Lettres - Pour apprendre?
«Le Conseil de la langue française invite le gouvernement à assujettir les écoles privées non subventionnées à la Charte de la langue française», peut-on lire dans un texte de Bernard Descôteaux paru dans Le Devoir du 6 mars, et tous ceux qui ont fait des commentaires abondent dans le même sens. Et tous ces gens ont raison. Après tout, ce que l'on a convenu d'appeler les écoles passerelles ne servent finalement qu'à permettre aux enfants d'immigrants d'être inscrits dans les écoles de langue anglaise.

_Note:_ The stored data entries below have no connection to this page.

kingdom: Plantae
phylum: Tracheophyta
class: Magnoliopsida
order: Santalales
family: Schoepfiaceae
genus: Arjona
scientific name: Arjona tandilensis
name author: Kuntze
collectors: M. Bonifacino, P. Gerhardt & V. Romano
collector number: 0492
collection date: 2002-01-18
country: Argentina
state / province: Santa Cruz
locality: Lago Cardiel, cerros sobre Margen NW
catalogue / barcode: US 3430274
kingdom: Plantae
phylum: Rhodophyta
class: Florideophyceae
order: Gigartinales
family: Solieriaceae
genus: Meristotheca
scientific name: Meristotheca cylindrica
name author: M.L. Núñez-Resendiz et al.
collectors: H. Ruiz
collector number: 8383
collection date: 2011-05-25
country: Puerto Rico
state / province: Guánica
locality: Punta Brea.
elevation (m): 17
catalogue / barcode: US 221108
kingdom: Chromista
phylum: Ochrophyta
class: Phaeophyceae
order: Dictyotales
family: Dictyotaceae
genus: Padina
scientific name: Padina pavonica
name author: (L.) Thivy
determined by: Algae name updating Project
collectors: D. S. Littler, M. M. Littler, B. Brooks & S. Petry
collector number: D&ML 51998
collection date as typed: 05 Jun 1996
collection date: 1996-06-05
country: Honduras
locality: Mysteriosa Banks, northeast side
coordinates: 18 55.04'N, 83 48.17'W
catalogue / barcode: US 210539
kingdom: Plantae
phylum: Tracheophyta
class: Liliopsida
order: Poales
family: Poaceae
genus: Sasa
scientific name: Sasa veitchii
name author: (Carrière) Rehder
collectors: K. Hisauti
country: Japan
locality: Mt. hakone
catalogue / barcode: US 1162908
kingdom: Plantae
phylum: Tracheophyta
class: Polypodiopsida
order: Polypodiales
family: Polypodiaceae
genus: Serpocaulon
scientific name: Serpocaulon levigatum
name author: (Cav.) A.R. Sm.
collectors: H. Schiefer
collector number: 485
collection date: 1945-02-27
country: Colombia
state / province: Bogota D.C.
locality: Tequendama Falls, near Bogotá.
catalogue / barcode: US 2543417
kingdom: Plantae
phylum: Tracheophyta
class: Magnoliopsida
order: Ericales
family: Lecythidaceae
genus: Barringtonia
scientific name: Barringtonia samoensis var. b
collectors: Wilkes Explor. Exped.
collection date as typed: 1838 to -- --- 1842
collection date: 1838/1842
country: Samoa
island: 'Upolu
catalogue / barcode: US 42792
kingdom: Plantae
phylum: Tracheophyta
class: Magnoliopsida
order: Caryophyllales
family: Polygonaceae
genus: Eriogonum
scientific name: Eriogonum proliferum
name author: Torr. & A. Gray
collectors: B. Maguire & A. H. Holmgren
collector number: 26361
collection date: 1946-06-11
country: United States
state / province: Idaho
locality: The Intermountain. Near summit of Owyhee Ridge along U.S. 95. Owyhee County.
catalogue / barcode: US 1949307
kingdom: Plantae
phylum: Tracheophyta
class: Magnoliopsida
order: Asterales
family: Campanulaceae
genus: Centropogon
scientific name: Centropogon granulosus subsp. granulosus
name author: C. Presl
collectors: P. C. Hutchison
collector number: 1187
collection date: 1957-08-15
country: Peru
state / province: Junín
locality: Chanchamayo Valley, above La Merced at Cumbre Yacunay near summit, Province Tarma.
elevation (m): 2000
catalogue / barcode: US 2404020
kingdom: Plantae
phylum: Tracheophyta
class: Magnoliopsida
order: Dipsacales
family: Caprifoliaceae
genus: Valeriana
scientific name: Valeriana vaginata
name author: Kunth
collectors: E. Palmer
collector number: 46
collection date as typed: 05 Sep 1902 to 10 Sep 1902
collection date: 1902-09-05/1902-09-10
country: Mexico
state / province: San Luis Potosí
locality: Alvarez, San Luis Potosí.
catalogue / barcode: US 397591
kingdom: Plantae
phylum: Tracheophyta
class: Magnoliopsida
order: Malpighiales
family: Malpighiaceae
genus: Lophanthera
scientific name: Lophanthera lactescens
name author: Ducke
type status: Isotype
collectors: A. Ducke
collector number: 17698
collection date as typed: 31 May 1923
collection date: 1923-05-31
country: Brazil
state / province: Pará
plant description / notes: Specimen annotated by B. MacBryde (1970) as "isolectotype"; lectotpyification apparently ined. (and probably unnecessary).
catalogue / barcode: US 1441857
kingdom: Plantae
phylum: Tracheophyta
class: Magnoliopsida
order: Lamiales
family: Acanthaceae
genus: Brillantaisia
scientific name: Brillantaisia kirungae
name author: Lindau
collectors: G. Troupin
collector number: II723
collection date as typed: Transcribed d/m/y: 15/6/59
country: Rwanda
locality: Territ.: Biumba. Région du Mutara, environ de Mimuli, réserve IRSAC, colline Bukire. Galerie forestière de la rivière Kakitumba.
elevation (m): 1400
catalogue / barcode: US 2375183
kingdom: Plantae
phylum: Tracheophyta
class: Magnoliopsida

Mais quelle différence y a-t-il entre les écoles de langue anglaise et celles de langue française? Ça saute aux yeux: les écoles de langue anglaise enseignent surtout l'anglais avec un peu de français, tandis que les écoles de langue française n'enseignent ni une langue ni l'autre. Voilà près de 40 ans que l'on massacre l'enseignement du français au primaire et au secondaire, au point que, maintenant, on a des professeurs qui n'ont jamais eux-mêmes appris ce qu'ils ont à enseigner. Et le résultat? On a un nombre record de jeunes qui échouent à l'examen obligatoire de français à la fin du secondaire, et les résultats ne sont guère mieux à l'examen destiné aux futurs professeurs. D'ailleurs, le seul fait que ces examens soient nécessaires en dit long sur la situation de la langue au Québec.
Alors, surtout ne laissons pas les immigrants aller à l'école anglaise où ils vont apprendre quelque chose. La démocratie exige que tous les citoyens soient égaux dans l'ignorance.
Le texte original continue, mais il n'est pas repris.